Ashby is the applicant tracking system behind the most-watched hiring funnels in tech. OpenAI, Ramp, Notion, Linear, Vercel, Shopify, Snowflake, Cursor, Harvey, Anthropic-adjacent labs, Vanta, Plaid, Mercury, Deel, Reddit, Zapier, Retool, and PostHog all run their pipelines on it. Ashby more than doubled its customer base from 1,300 to over 2,700 organizations in roughly a year, with annual recurring revenue up 135% and enterprise revenue up 123% (Crunchbase News, 2024). For job seekers targeting Series A through Series D startups in 2026, Ashby is no longer an edge case. It is the default. And it does not behave like Workday or Greenhouse. Ashby is an AI-first platform with structured scorecards, criterion-bound AI review, and a parser tuned for modern PDF resumes. The formatting rules that get past Workday's Skills Cloud or Greenhouse's keyword index are not the same rules that surface evidence Ashby's scorecards weight. This guide covers what Ashby actually does to a resume, how to format for it, a fully worked example, and the four-way comparison table no other resource publishes.

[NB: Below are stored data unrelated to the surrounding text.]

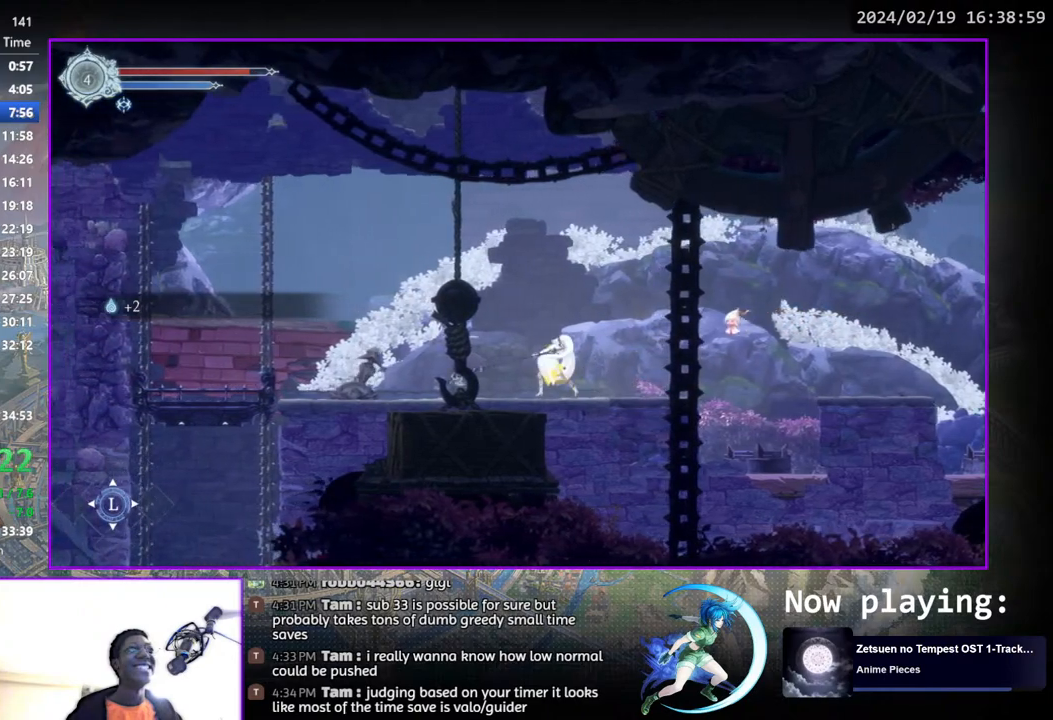
{"buttons": ["DPAD_LEFT"], "left_stick": "center", "right_stick": "center", "events": []}
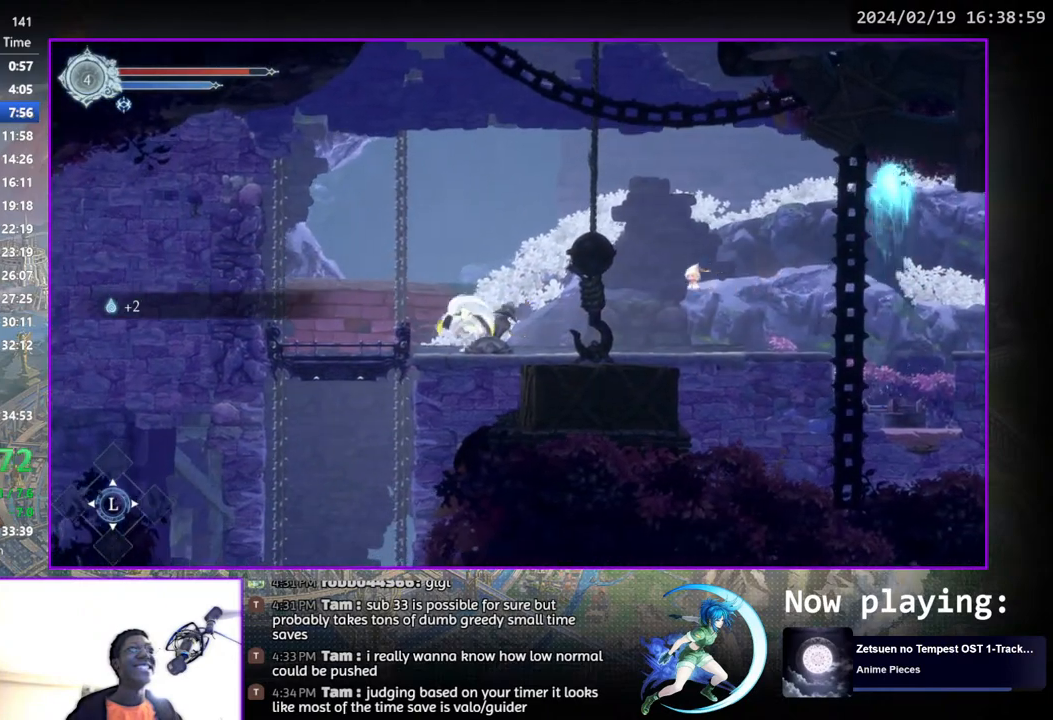
{"buttons": [], "left_stick": "center", "right_stick": "center", "events": [[217, "DPAD_LEFT", "up"], [300, "DPAD_RIGHT", "down"], [333, "DPAD_DOWN", "down"], [417, "DPAD_DOWN", "up"], [417, "DPAD_RIGHT", "up"]]}
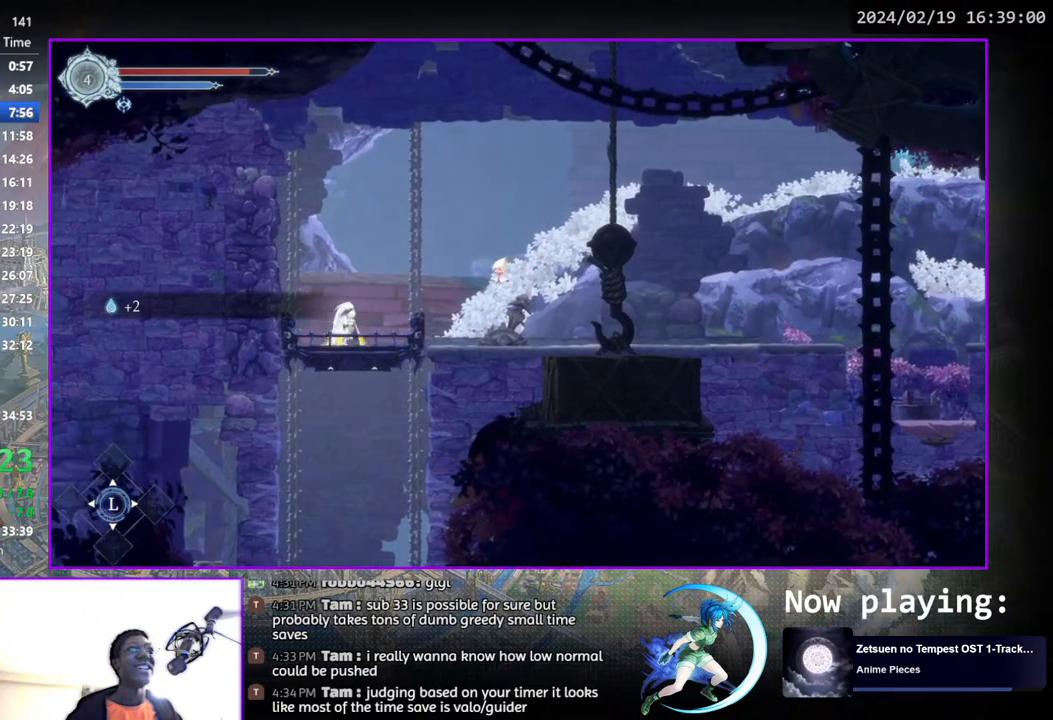
{"buttons": [], "left_stick": "center", "right_stick": "center", "events": []}
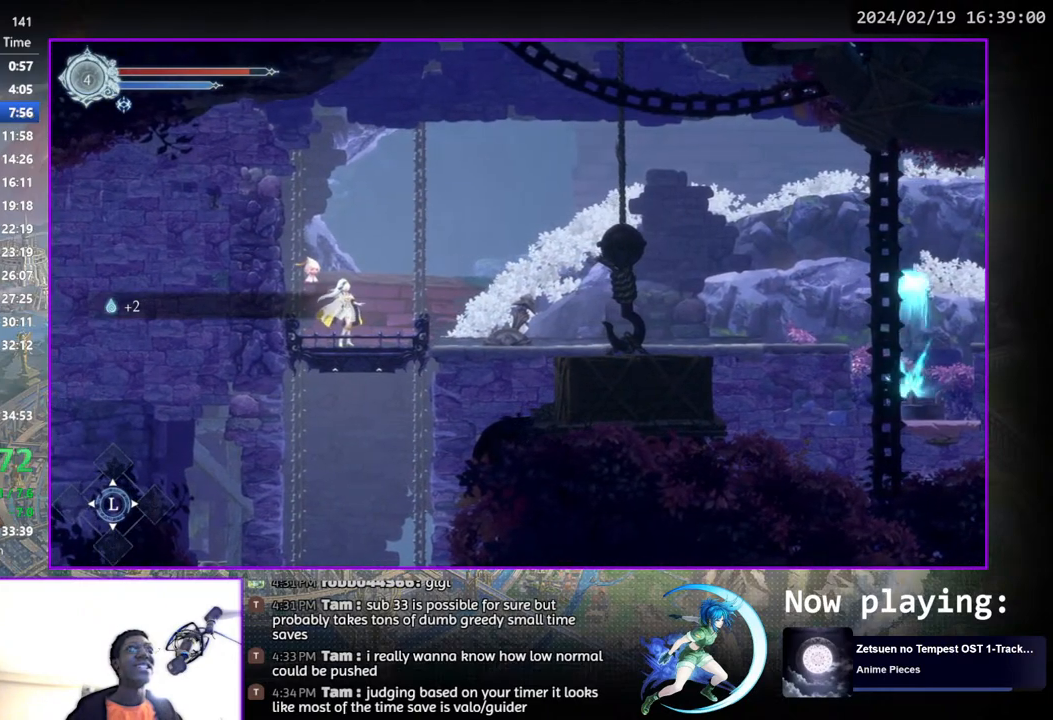
{"buttons": [], "left_stick": "center", "right_stick": "center", "events": []}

What Ashby Is and Who Uses It

Ashby is an all-in-one recruiting platform that bundles ATS, CRM, scheduling automation, structured interview kits, scorecards, and analytics into a single product. Founded in 2019 by ex-Quora engineering leader Benji Encz, the company raised a $50M Series D in 2024 just 13 months after its $30M Series C (Crunchbase News). Co-CEO Benji Encz has publicly stated that growth is "the vast majority word of mouth," and the customer wall reads like a directory of the most credentialed companies in modern tech.

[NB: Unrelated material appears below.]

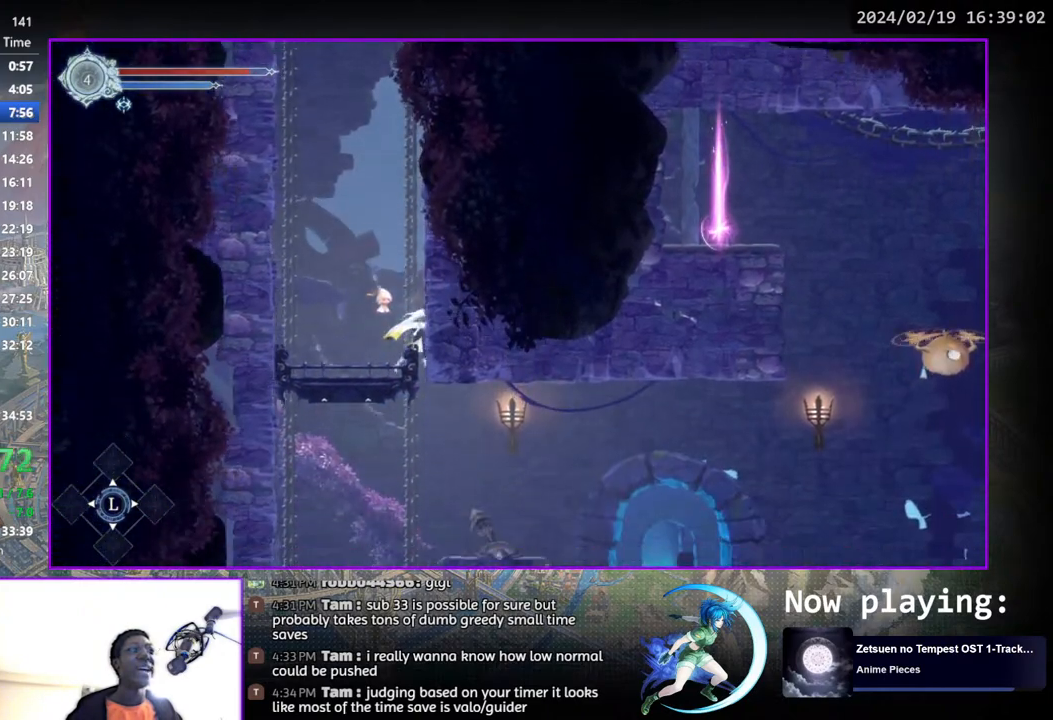
{"buttons": ["DPAD_RIGHT"], "left_stick": "center", "right_stick": "center", "events": []}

Companies running Ashby in 2026

AI labs and infra: OpenAI, Harvey, Cursor, Anysphere-tier startups, Vercel, Supabase, PostHog, Replit, Retool.

Fintech and ops: Ramp, Mercury, Plaid, Deel, Lemonade, Marqeta, Dave.

Productivity and SaaS: Notion, Linear, Zapier, Clay, Ironclad, Vanta, Sanity.io, Gorgias, Sequoia (operating brand).

Enterprise and consumer: Shopify, Snowflake, Reddit, UiPath, Deliveroo, NETGEAR, Lime, FullStory, EightSleep.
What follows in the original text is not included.